§ **Your instructions**:
Pull out every line of the records below and reproduce each one word for word, leaving out the pictures.

[Chart-based quiz items]
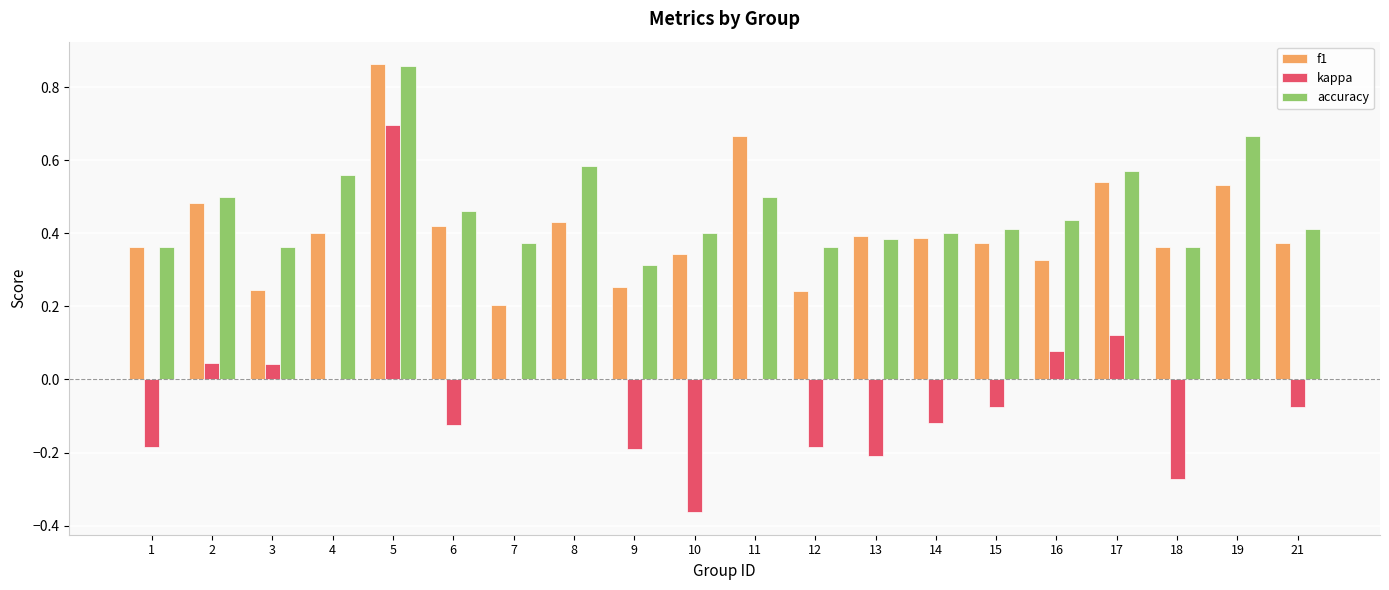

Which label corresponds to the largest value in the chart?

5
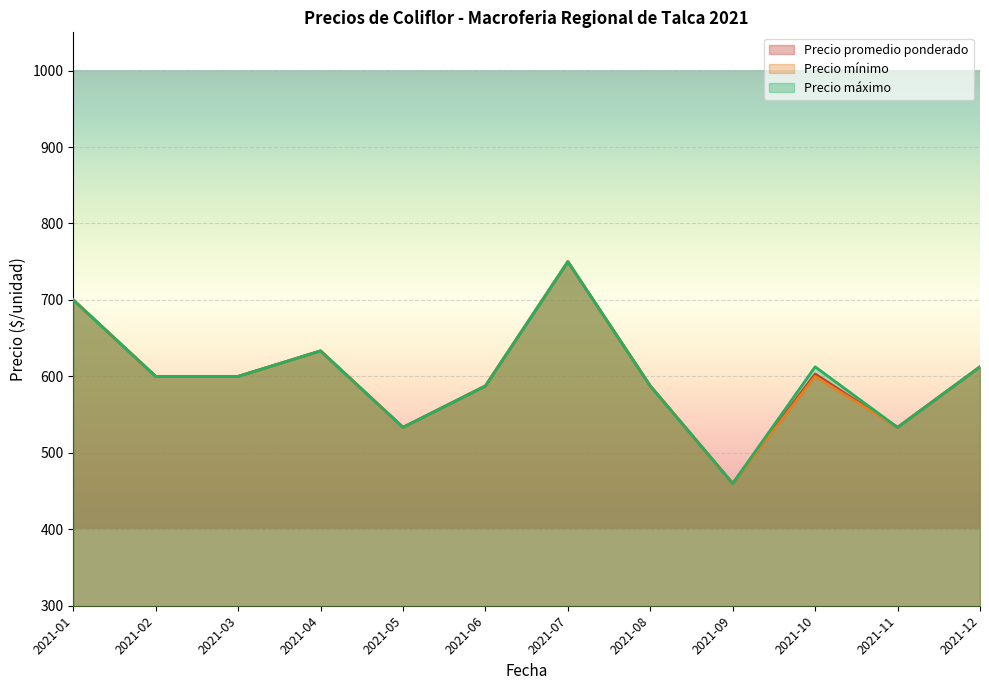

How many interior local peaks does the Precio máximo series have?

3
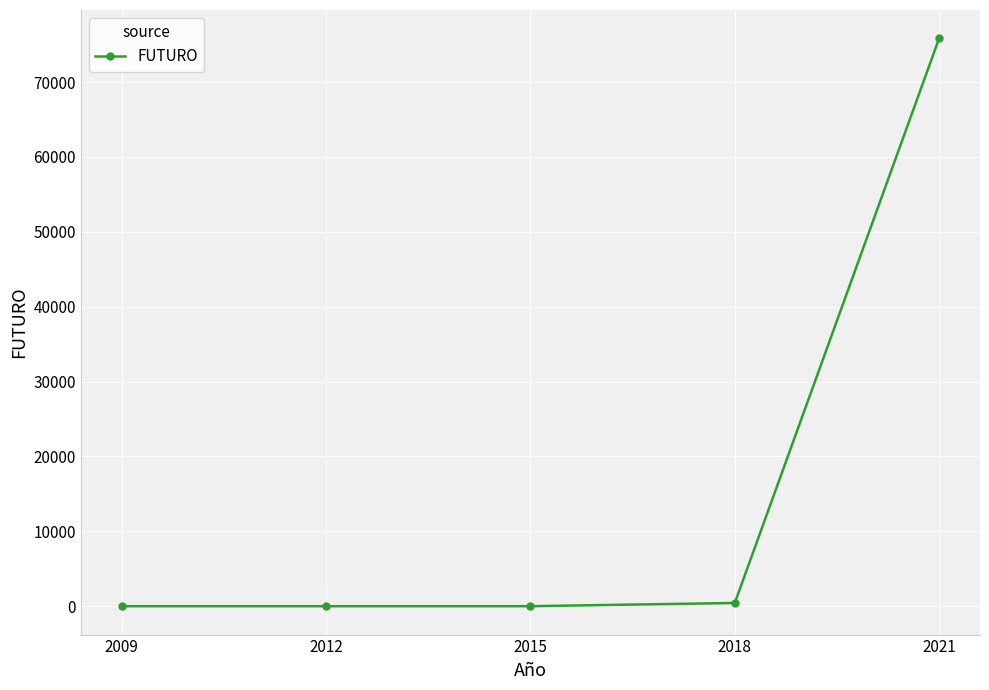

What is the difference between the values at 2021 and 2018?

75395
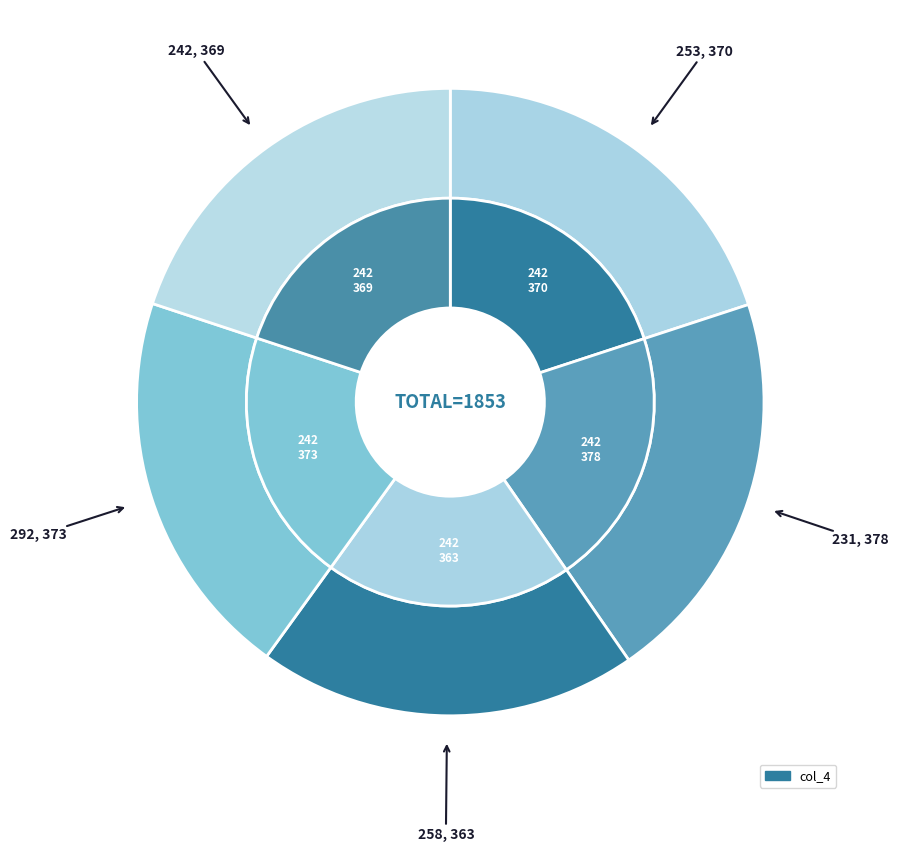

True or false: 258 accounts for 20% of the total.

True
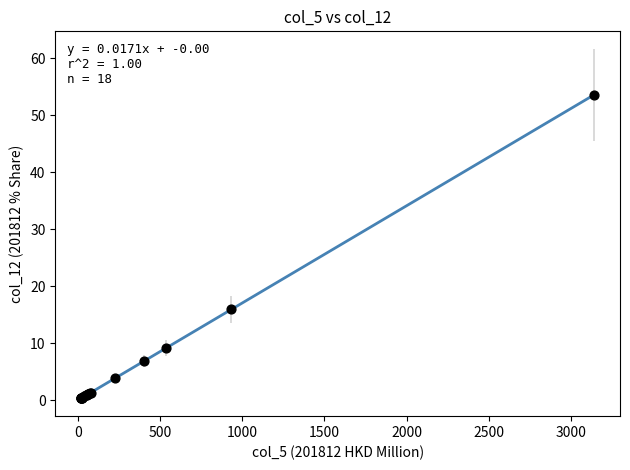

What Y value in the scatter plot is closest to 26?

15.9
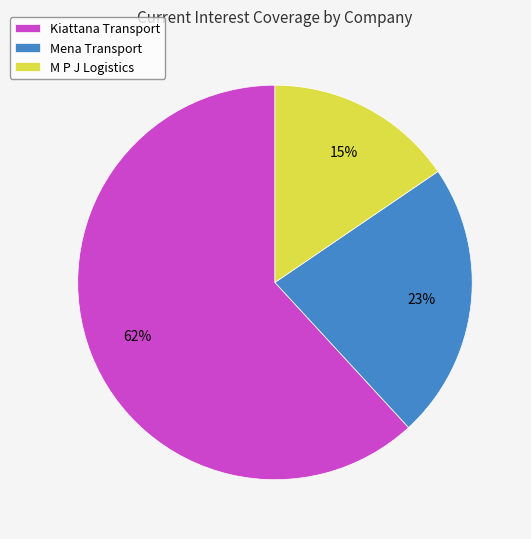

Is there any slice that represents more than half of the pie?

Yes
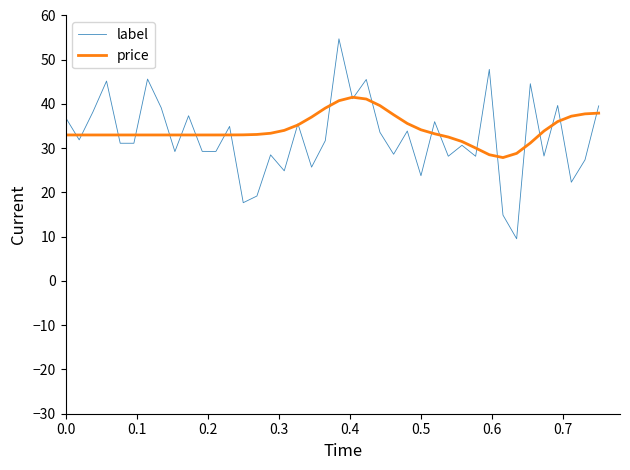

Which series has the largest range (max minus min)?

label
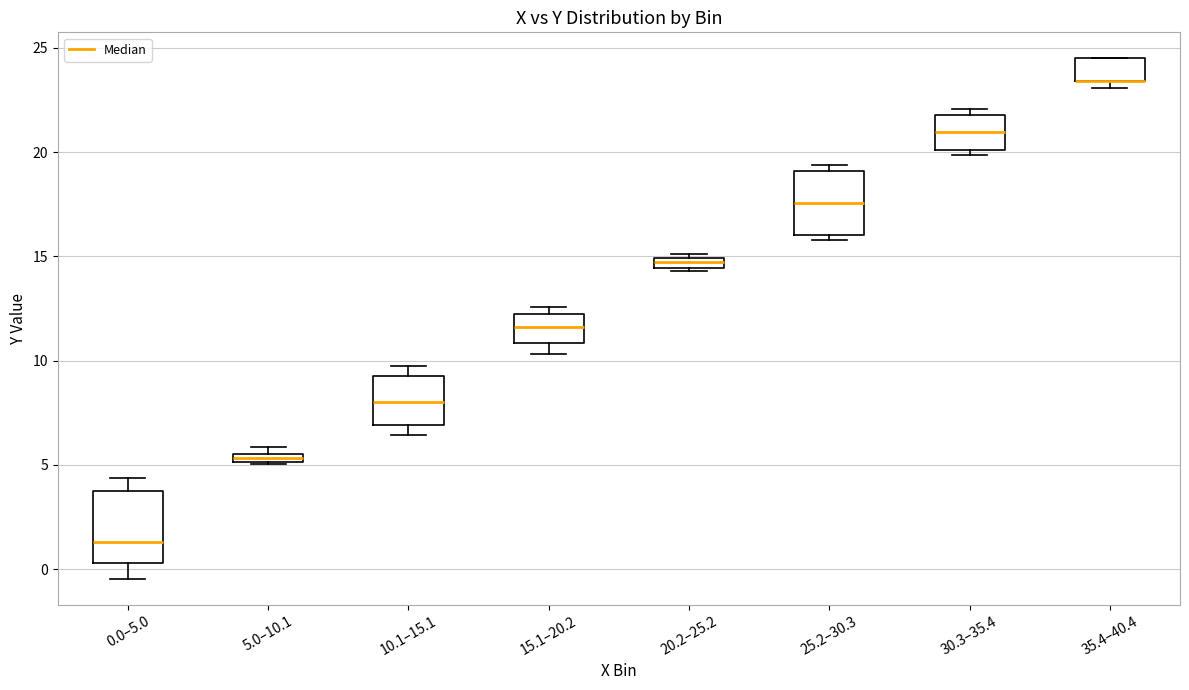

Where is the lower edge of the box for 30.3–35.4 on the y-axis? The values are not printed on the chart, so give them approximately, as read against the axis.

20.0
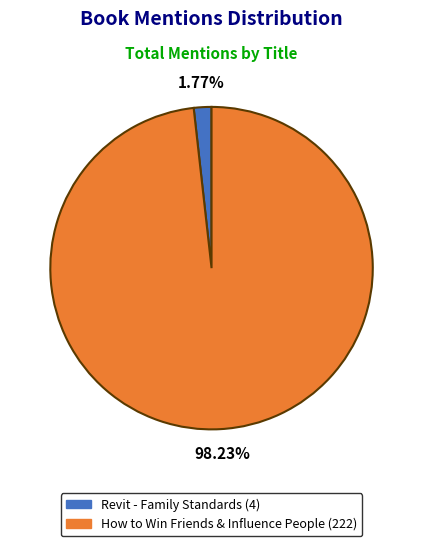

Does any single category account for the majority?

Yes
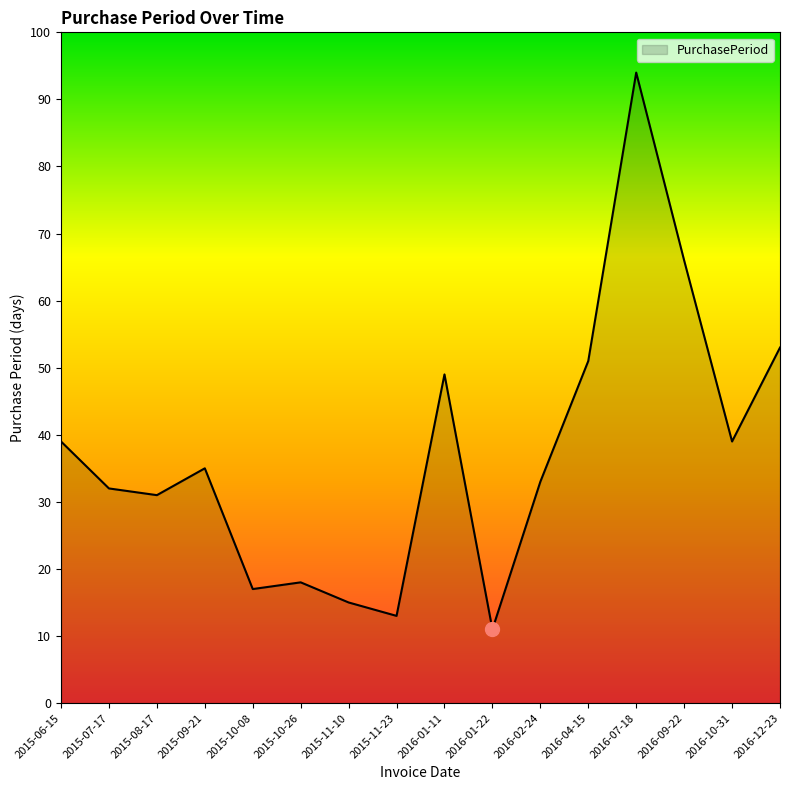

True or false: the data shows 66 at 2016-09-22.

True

§ **Result of this exercise**:
Which label corresponds to the largest value in the chart?

5

How many interior local peaks does the Precio máximo series have?

3

What is the difference between the values at 2021 and 2018?

75395

True or false: 258 accounts for 20% of the total.

True

What Y value in the scatter plot is closest to 26?

15.9

Is there any slice that represents more than half of the pie?

Yes

Which series has the largest range (max minus min)?

label

Where is the lower edge of the box for 30.3–35.4 on the y-axis? The values are not printed on the chart, so give them approximately, as read against the axis.

20.0

Does any single category account for the majority?

Yes

True or false: the data shows 66 at 2016-09-22.

True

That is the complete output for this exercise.